Lorsque survient une tuerie de masse, les élus du pays touché se divisent souvent en deux camps et tiennent des discours diamétralement opposés.

1. Certains affirment que les armes à feu n'ont rien à voir avec de tels massacres, déclarent que le tueur avait un problème de santé mentale et promettent de prier pour les victimes. C'est ce qu'on fait presque systématiquement, depuis une vingtaine d'années, aux États-Unis. On joue à l'autruche.

2. D'autres prennent des mesures pour mieux encadrer la vente des armes à feu dans le but de minimiser les risques que de tels carnages se reproduisent. C'est ce que les élus néo-zélandais veulent faire rapidement. Ils ne feront pas, eux, l'autruche.

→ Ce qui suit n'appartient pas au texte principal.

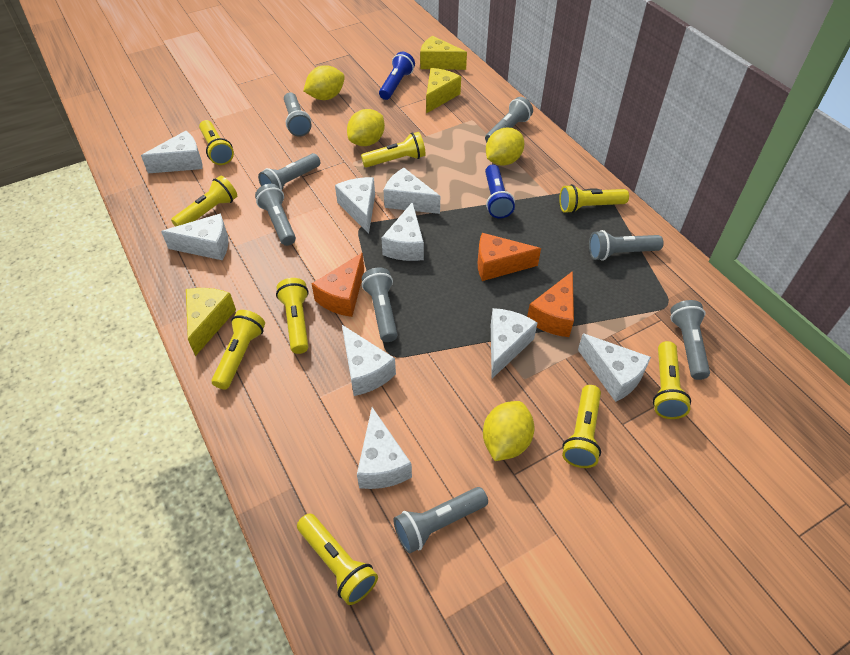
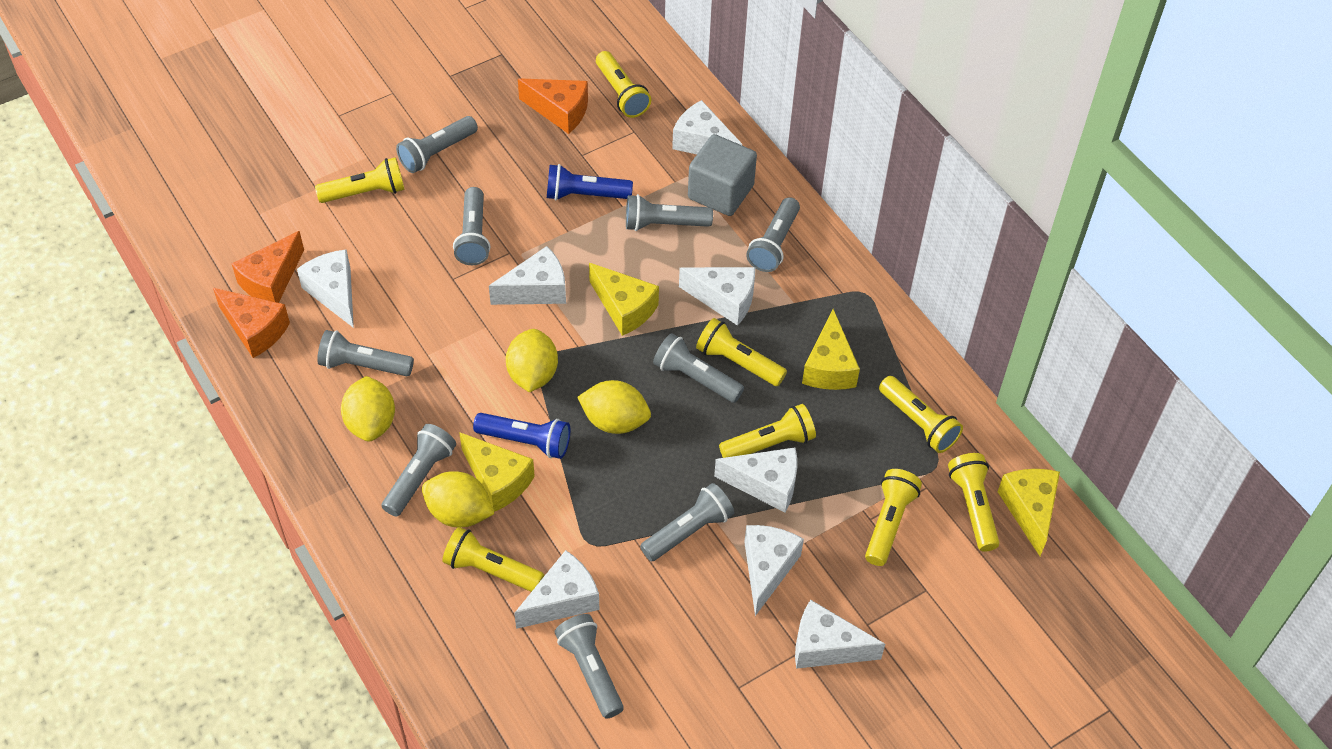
grey cube: 0 -> 1
grey flashlight: 8 -> 9
white cheese: 9 -> 8
yellow cheese: 3 -> 4
yellow flashlight: 9 -> 8

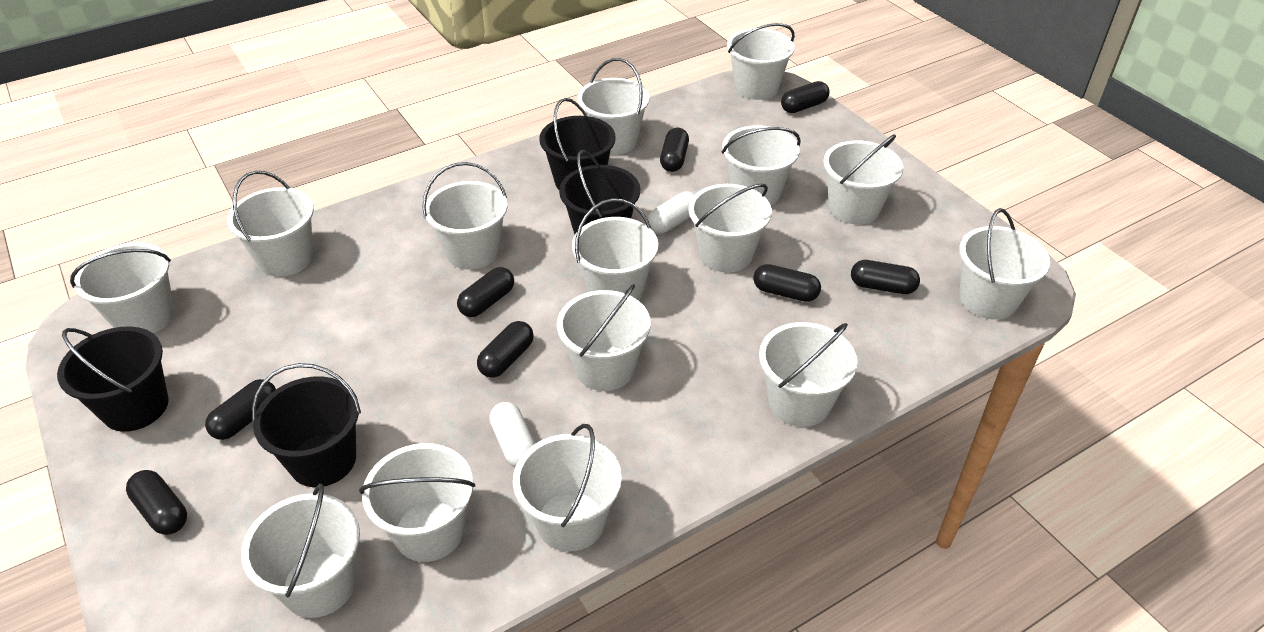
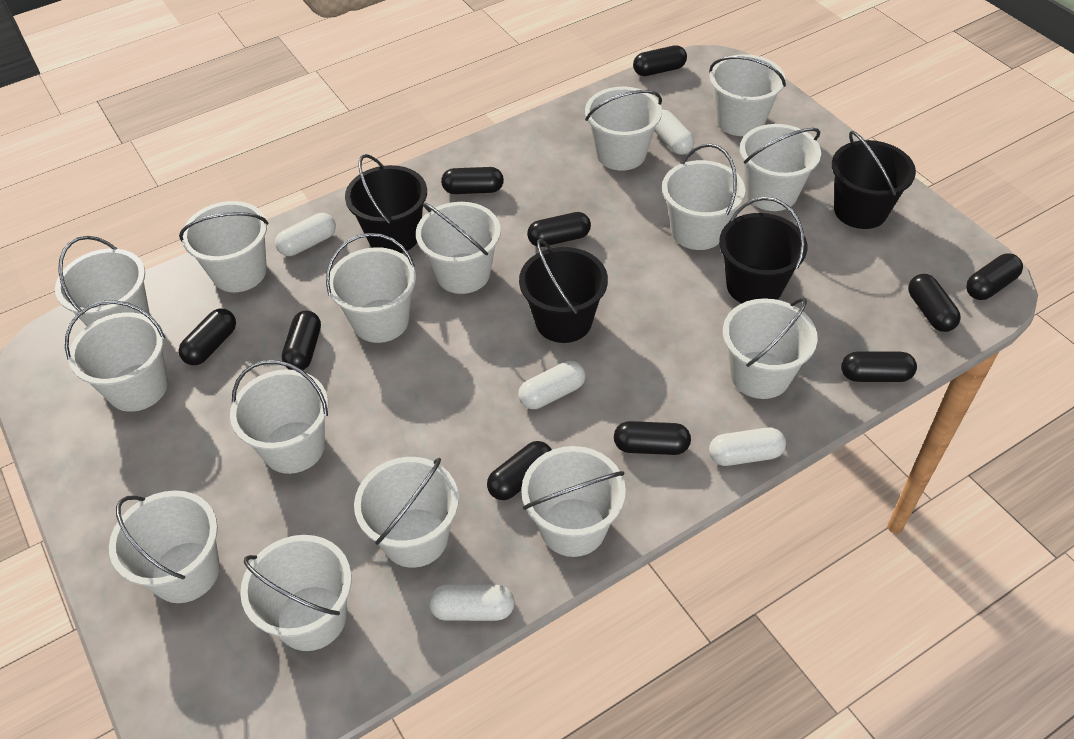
black capsule: 8 -> 10
white capsule: 2 -> 5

Le gouvernement de la Nouvelle-Zélande n'a pas perdu de temps. La première ministre Jacinda Ardern a annoncé qu'on saurait d'ici une semaine ce qui est envisagé.

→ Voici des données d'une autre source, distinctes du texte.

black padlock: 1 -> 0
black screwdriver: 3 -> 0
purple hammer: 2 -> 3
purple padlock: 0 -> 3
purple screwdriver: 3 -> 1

Une autre preuve de leadership de la part d'une politicienne qui, jusqu'ici, a été louangée pour sa gestion de la crise qui frappe son pays.

Parmi les mesures évoquées, des armes à feu semi-automatiques pourraient être interdites. C'est, entre autres, ce qu'a réclamé le président de l'association de la police du pays (il a aussi dit souhaiter la création d'un registre national des armes à feu). On peut penser que les autorités voudront aussi limiter la vente des chargeurs de grande capacité utilisés par le tueur ; ce serait une excellente idée.

Notons que les Néo-Zélandais ont un bon exemple à suivre : celui de leur voisin australien, qui a lui aussi refusé de jouer à l'autruche. Dans ce pays, en 1996, un homme a massacré 35 personnes à l'aide d'une arme semi-automatique dans la localité de Port Arthur. Là aussi, le gouvernement a très vite opté pour un meilleur contrôle des armes à feu.

Les armes automatiques et semi-automatiques ont été interdites de façon presque systématique. On a mis sur pied un registre national et on a lancé un important programme de rachat des armes à feu. On a évalué à l'époque qu'une arme sur cinq avait été retirée de la circulation.

La décision a eu un impact mesurable. Les taux d'homicides et de suicides commis avec une arme à feu ont baissé de façon encore plus marquée qu'auparavant. Plus remarquable encore : il n'y a pas eu d'autre tuerie de masse avant l'an dernier en Australie (un drame familial où un père a tué sa femme, ainsi que sa fille et ses quatre enfants, avant de mettre fin à ses jours), soit 22 ans après celle de Port Arthur. Pourtant, avant ce crime atroce, il y avait eu 13 tueries de masse en l'espace de 18 ans.

« Le problème fondamental était la disponibilité d'armes à haut calibre, qui permettaient à certains de transformer leurs impulsions meurtrières en massacres », a résumé le premier ministre australien John Howard dans une lettre publiée par le New York Times il y a quelques années.

« Il est certain que des lacunes quant au traitement de la maladie mentale et à l'influence nocive des jeux vidéo et des films violents peuvent avoir joué un rôle. Mais rien ne surpasse l'accès facile à une arme à feu. Il est plus facile de tuer 10 personnes avec une arme à feu qu'avec un couteau », a-t-il ajouté.

L'attitude des élus de cette région du monde quant aux armes à feu pourrait inspirer nos propres politiciens.

Rappelons que le Parti libéral de Justin Trudeau avait dit, avant de prendre le pouvoir, vouloir « débarrasser nos rues des armes de poing et des armes d'assaut ».

Le projet de loi actuellement examiné par le Sénat - grâce auquel on améliore, notamment, l'examen des antécédents des acheteurs et où l'on redonne à la GRC le dernier mot sur la classification des armes à feu - est un pas dans la bonne direction. Il s'agit toutefois, hélas, d'une initiative encore trop timide comparativement aux promesses qui ont été faites par les libéraux avant le scrutin.